Rat diskutiert über Namen für Gesamtschule
Bertolt Brecht ist als Namensgeber für die Integrierte Gesamtschule (IGS) nach wie vor umstritten. Der Rat der Stadt Seelze hat am Donnerstagabend eine Entscheidung über den Namen der geplanten Gesamtschule von der Tagesordnung genommen, sich dann aber doch zu einer Diskussion hinreißen lassen.
Seelze
Auslöser war ein Plädoyer von Realschulleiterin Regina Schlossarek-Aselmeyer, die sich als Leiterin der Planungsgruppe für die IGS und kommissarische Schulleiterin der IGS in der Einwohnerfragestunde erneut für Brecht als Namenspatron stark machte.
„Die Planungsgruppe hat einen klaren Auftrag“, sagte die Pädagogin. Der Betrieb müsse im August aufgenommen werden können. Bei den Vorbereitungen des pädagogischen Konzepts sei auch über den Namen der Schule intensiv diskutiert worden. Einstimmig sei dabei die Wahl auf Bertolt-Brecht-Gesamtschule gefallen. Brecht habe nicht nur unterhalten, sondern auch belehren wollen. Sein Werk sei künstlerisch bedeutsam, er selbst nie in einer Partei gewesen. Auch die Vertreter des Stadtelternrates hätten sich für Brecht als Namensgeber ausgesprochen.
Seine Fraktion unterstütze diesen Vorschlag, sagte Johannes Seifert (SPD). Es ginge um den künstlerischen Wert.
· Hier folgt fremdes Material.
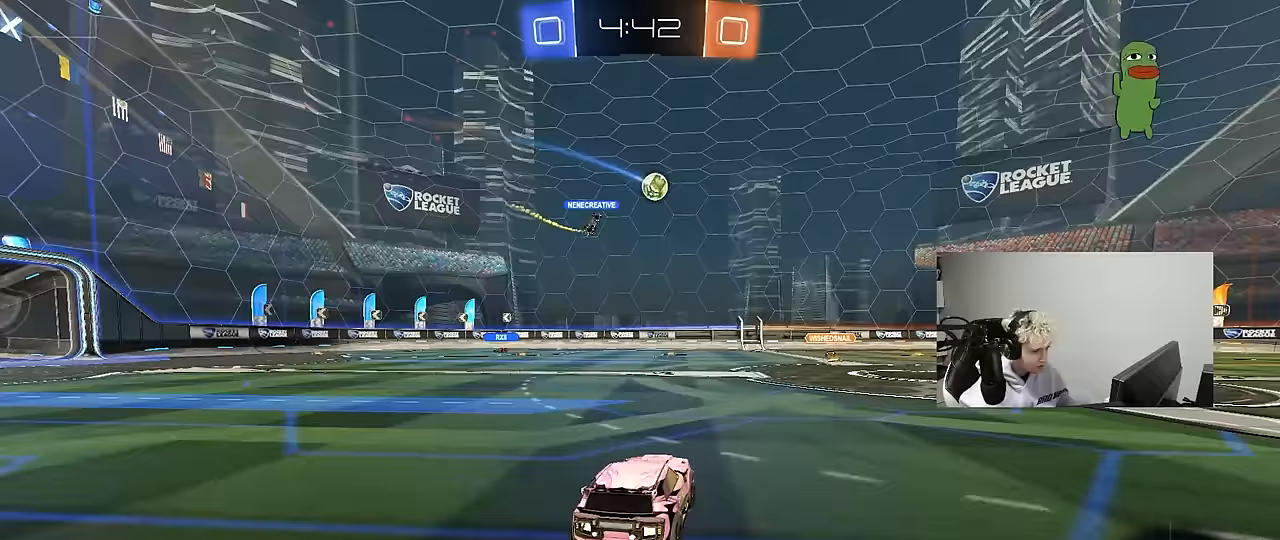
{"keys": ["d", "w"], "mouse": [], "mouse_move": "still", "events": [[283, "d", "down"]]}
Nicht zuletzt dürfe auch das Engagement der Planungsgruppe nicht einfach umgerissen werden. Fakt sei, dass sich für Brecht Lehrer und Schüler eingesetzt hätten. Gegen das künstlerische Werk von Brecht sei nichts zu sagen, meinte FDP-Fraktionschef Harald Temmler. „Aber der Mensch ist ganzheitlich zu sehen, die politische Einstellung ist zu beachten.“ Brecht habe dem Diktator Josef Stalin gehuldigt. Sein größter Fauxpas sei aber die Einschätzung des Aufstandes am 17. Juni 1953 in der DDR gewesen, bei dem Brecht den Arbeitern in den Rücken gefallen sei. „Solche Leute möchte man nicht zum Freund haben, dann braucht man keine Feinde mehr“, sagte Temmler.
Nachdenklicher zeigte sich dagegen der CDU-Fraktionsvorsitzende Jens Willms, der sich für das Engagement der Planungsgruppe bedankte. Schulträger sei die Stadt Seelze. Es gelte, herauszufinden, was alle Seelzer wollten – auch, wenn die Stadt nicht allen gerecht werden könne. „Wir werden noch einmal in uns gehen müssen“, sagte Willms. Die CDU habe Schlossarek-Aselmeyer deshalb eingelagen, obwohl die CDU-Fraktion mit „IGS Seelze auch einen schönen Vorschlag“ gemacht habe.
Die Planungsgruppe habe viel Herzblut investiert, sagte Tobias Harder (Die Linke). Brecht sei eine streitbare Person gewesen, mit der sich die Planungsgruppe beschäftigt habe. Schattenseiten ließen sich bei jedem Menschen finden. „Ich habe keine Kritik an dem pädagogischen Konzept gehört, warum kann man dann nicht auch den vorgeschlagenen Namen nehmen“, fragte Harder.
Das Bürgerforum lehne eine Benennung der Schule nach Brecht aufs Schärfste, sagte Harald Scupin. Brecht habe nach Stalins Tod ein Trauergedicht verfasst: Der Diktator wird darin als Verkörperung der Hoffnung der Unterdrückten beschrieben. Auch nach dem 17. Juni 1953 habe sich Brecht auf die Seite des SED-Regimes gestellt, verwies Scupin auf eine Ausarbeitung des Deutschen Bundestages zum Thema „Bertolt Brecht und sein Verhältnis zur Politik“ aus dem Jahr 2006.
„Schön, dass wir in einer Demokratie leben und diskutieren“, sagte Grünen-Fraktionschef Knut Werner. Die Grünen würden sich in der ersten Februarhälfte mit Regina Schlossarek-Aselmeyer treffen und über den Namen für die IGS sprechen.